It's been done for a while now, but I finally got time to showcase it: unionknopf.pl
The most specific feature of this website that I'd like to highlight is true multilanguage support on the frontside.
Despite what's written in documentation, AM doesn't feature (yet) a proper multilanguage support. There are some instructions in the manual that try to work around that limitation by using multiple fields and query strings, but those methods have their own issues - multiple fields complicate templating, editing and maintenance, while query strings for language selection and display make the content unreachable for search engines, therefore are SEO unfriendly. That's why I decided to develop my own solution.
How does it work?
The first sublevel of pages consists of language directories. Each language has its own directory with pages only in this language. For instnace:
Corelation between same pages in different languages is achieved by having a field called LangUniqueID - different language versions of the same logical page need to have the same LangUniqueID, this way they all can be enumerated while each of them is free to have its own URL. This mechanism allows to easily build a language selector and also ensures that proper
<link rel="alternate" hreflang="lang_code" href="url_of_page" />
language tags in header are generated, which hints searchbots about the page being multilanguage, what language version of this particular page is and on which URLs reside other language versions of this page.

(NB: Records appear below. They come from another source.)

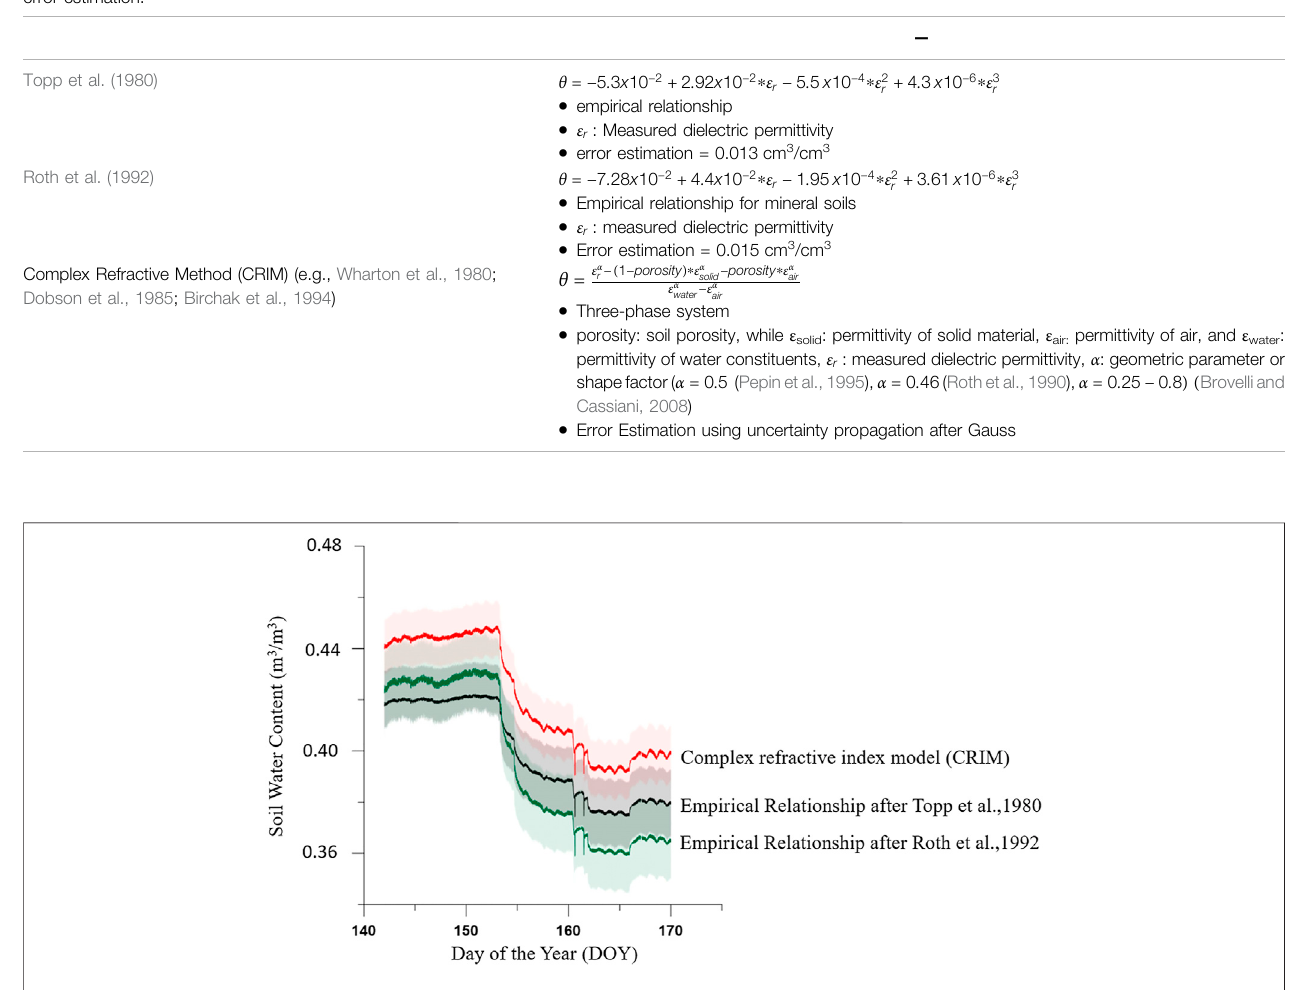
FIGURE 6 | Application of different PTFs on measured dielectric permittivity data. The panel shows derived soil water content in cm 3 /cm 3 and the related uncertaintyforthreedifferentPTFs.Panelshowsthechangingenvironmentalconditions.Startingatday153,therearedryingprocessesinthesubsurface.Thesoilwater contents derived with different PTF show synchronous course but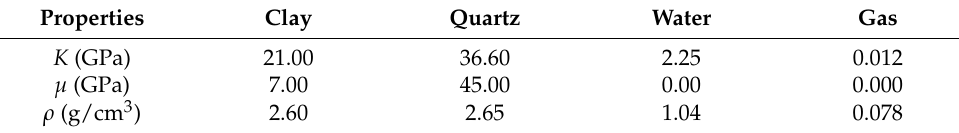
Table 1. Properties of constituents used for the rock physics modeling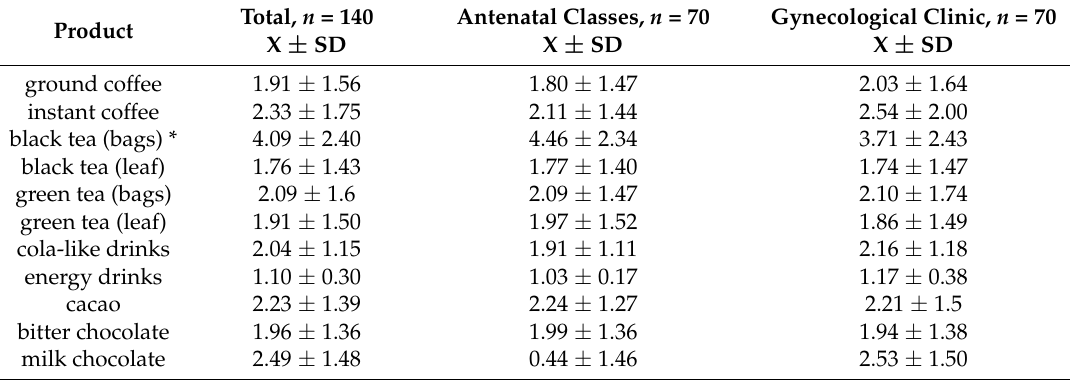
Table 4. Frequency of consumption of selected caffeinated products, in total and by group.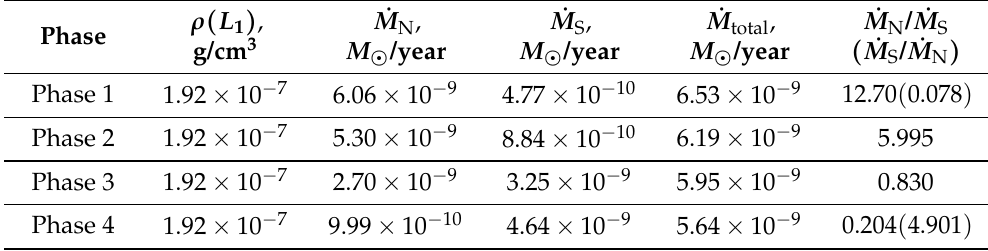
Figure 11. The same as in Figure 10, but for Phase 3 ( upper panel)) and Phase 4 ( lower panel). Table 6. Parameters of matter accretion to the white dwarf in the asynchronous polar with offset dipole for various phases of switching the flow from the north pole to the south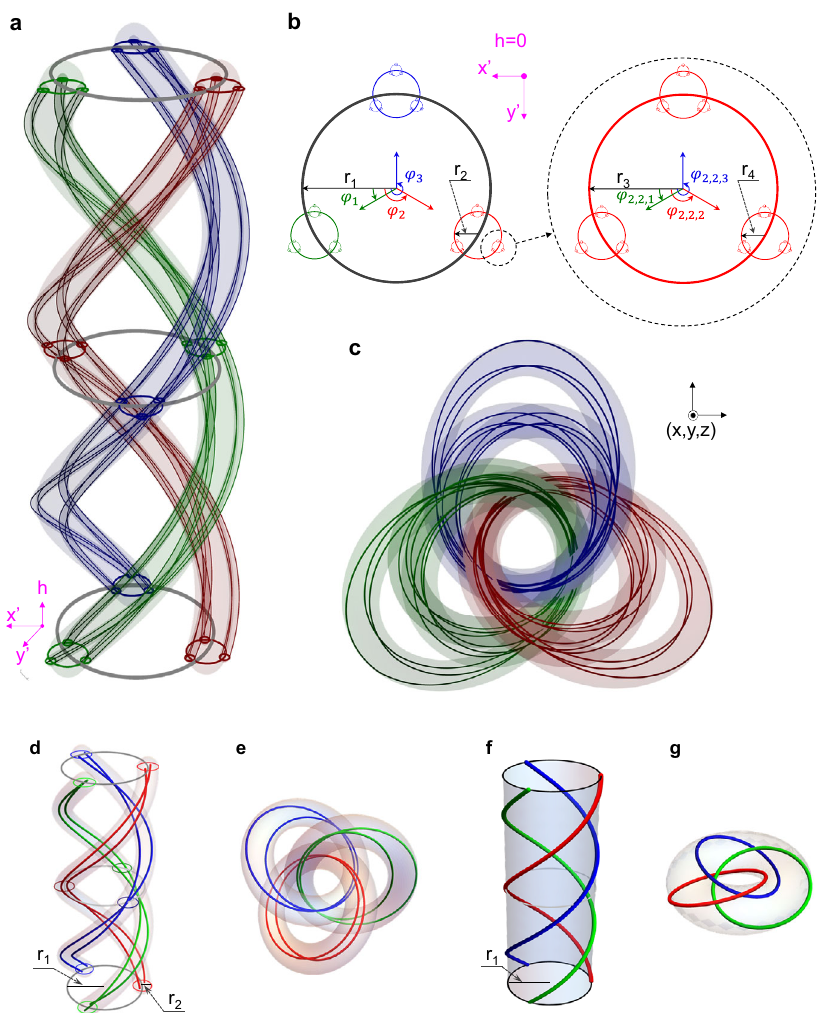
, φ , and φ ( φ , φ , and φ ), respectively. 1 2 3 2 ; 2 ; 1 2 ; 2 ; 2 2 ; 2 ; 3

Choosing the right language for a visitor
There are many tactics and methods to do this, each with their own pros and cons. I went with visitor's browser preference. The template of the topmost page consists only of code that tries to redirect the visitor to the most fitting language version based on user preference and what's available on the website. If nothing fits, then the default language version is loaded; which by the way is the topmost second level page by order.
Initially I wanted to share the code that made it all possible, but after careful consideration I decided not to do so, at least not yet. My reasoning behind this decision is as follows:
- at the time of making this website most of the code was pretty much experimental and a proof-of-concept. Some of it is packaged, but a lot is raw PHP, which actually already broke once, so it needs to mature. I don't want to be held responsible if it backfires in someone else's project;
- there are many approaches and concepts to multilanguage and multiregion websites, mine covers only one, what works for me, doesn't have to work for someone else;
- finally, probably there would be many people just copy-pasting the code without trying to understand it (or even having the necessary skills to do so) and then having grievances that something's not working as expected or even at all.
Anyway, it all would not be possible without Automad, so thank you, Mad 😃👍.